Religion and Reason

Sunday, May 6th, 2012

Apparently your answer to this non-theological question predicts whether you’re a religious believer or disbeliever:

If a baseball and bat cost $110, and the bat costs $100 more than the ball, how much does the ball cost?

If you answered $10, you probably followed your gut, and you’re an intuitive thinker. If you answered $5, you stopped and thought things through, and you’re an analytical thinker — or you’ve seen the question before.

Psychologists William Gervais and Ara Norenzayan, of the University of British Columbia in Vancouver, predicted that intuitive thinkers would be more likely to be religious than analytical thinkers:

Their study of 179 Canadian undergraduate students showed that people who tend to solve problems more analytically also tended to be religious disbelievers. This was demonstrated by giving the students a series of questions like the one above and then scoring them on the basis of whether they used intuition or analytic logic to reach the answers. Afterward, the researchers surveyed the students on whether or not they held religious beliefs. The results showed that the intuitive thinkers were much more likely to believe in religion.

To test whether there is a causative basis for this correlation, the researchers then used various subtle manipulations to promote analytic reasoning in test subjects. Prior research in psychology has shown that priming stimuli that subconsciously suggest analytical thinking will tend to increase analytic reasoning measured on a subsequent test. For example, if subjects are shown a picture of Rodin’s sculpture “The Thinker” (seated head-in-hand pondering) they score higher in measures of analytic thinking in tests given immediately afterward. Their studies confirmed this effect but also showed that those subjects who showed increased analytic thinking also were significantly more likely to be disbelievers in religion when surveyed immediately after the test.

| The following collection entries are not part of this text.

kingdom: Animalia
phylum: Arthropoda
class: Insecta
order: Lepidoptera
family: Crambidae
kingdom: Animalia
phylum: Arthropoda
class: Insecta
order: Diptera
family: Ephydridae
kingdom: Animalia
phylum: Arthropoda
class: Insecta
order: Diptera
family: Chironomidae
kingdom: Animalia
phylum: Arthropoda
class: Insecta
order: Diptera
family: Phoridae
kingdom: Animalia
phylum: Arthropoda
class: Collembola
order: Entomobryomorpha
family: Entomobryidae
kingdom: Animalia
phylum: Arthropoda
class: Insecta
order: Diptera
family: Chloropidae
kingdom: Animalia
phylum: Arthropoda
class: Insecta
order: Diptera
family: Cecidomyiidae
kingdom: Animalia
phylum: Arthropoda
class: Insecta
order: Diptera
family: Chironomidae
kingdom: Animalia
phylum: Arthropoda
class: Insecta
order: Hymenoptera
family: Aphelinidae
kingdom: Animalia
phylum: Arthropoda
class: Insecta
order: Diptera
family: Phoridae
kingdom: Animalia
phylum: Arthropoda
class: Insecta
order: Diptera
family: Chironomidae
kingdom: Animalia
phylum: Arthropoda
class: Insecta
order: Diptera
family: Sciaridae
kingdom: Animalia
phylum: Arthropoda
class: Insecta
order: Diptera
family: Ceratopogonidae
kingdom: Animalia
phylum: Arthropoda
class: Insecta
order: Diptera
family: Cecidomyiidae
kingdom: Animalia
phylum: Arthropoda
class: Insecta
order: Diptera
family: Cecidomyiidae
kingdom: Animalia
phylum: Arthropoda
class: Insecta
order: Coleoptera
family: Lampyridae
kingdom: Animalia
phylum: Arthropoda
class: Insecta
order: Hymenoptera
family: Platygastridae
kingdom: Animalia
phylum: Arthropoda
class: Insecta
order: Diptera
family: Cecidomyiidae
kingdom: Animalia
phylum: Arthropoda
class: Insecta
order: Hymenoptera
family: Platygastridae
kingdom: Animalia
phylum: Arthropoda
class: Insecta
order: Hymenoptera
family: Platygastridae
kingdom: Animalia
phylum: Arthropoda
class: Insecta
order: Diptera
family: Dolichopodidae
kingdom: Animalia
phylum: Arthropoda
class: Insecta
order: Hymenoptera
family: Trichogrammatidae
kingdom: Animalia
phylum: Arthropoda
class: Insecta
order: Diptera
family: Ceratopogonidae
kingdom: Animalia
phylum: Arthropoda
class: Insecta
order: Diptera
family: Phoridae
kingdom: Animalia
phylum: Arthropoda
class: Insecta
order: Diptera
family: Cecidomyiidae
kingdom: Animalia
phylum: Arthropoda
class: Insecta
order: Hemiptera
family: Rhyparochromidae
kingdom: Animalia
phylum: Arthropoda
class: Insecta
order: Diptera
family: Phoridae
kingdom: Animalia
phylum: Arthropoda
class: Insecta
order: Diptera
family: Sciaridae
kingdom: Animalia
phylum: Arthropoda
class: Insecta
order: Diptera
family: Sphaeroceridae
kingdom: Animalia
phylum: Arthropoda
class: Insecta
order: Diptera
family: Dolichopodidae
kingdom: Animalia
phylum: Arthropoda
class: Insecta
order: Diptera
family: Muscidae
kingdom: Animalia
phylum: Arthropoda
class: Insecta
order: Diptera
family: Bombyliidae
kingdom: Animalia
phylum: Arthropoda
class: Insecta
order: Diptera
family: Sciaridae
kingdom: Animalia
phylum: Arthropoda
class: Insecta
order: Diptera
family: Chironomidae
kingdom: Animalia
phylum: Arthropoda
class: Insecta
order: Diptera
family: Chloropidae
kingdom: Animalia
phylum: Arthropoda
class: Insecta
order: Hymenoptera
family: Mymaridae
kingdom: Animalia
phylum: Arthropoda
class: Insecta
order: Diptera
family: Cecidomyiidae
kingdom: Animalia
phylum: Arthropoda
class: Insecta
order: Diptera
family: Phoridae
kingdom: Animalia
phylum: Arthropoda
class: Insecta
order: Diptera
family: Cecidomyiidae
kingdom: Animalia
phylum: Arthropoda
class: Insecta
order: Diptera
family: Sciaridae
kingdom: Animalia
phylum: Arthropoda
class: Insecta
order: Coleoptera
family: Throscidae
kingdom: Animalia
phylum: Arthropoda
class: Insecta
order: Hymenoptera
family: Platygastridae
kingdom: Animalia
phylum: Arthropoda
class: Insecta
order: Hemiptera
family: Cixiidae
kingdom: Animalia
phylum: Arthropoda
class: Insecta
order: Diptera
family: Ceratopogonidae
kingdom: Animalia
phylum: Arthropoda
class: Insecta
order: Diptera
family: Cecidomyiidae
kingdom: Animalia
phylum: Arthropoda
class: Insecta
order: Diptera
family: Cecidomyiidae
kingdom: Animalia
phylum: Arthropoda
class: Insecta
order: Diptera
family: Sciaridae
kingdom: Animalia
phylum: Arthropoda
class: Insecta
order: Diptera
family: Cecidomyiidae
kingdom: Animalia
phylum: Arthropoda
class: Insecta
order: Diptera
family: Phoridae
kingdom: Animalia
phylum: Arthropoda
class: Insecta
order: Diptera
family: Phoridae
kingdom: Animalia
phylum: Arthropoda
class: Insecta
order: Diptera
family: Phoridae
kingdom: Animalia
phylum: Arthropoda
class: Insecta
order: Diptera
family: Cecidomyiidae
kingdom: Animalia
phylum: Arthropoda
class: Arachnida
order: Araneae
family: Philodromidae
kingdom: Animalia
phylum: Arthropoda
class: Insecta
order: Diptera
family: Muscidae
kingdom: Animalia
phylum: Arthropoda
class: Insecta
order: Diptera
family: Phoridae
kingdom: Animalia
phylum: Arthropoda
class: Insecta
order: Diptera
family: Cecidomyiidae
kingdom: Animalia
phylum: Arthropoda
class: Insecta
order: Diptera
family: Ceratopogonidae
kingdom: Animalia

Three other interventions to boost analytic thinking had the same effect on increasing religious disbelief. This included asking subjects to arrange a collection of words into a meaningful sequence. If the words used for the subconscious prime related to analytic thinking, such as “think, reason, analyze, ponder, rational,” rather than control words “hammer, shoes, jump, retrace, brown,” subjects scored higher on tests of analytic thinking given immediately afterward, and they were also much more likely to be disbelievers in religion. This demonstrates that increasing critical thinking also increases religious disbelief.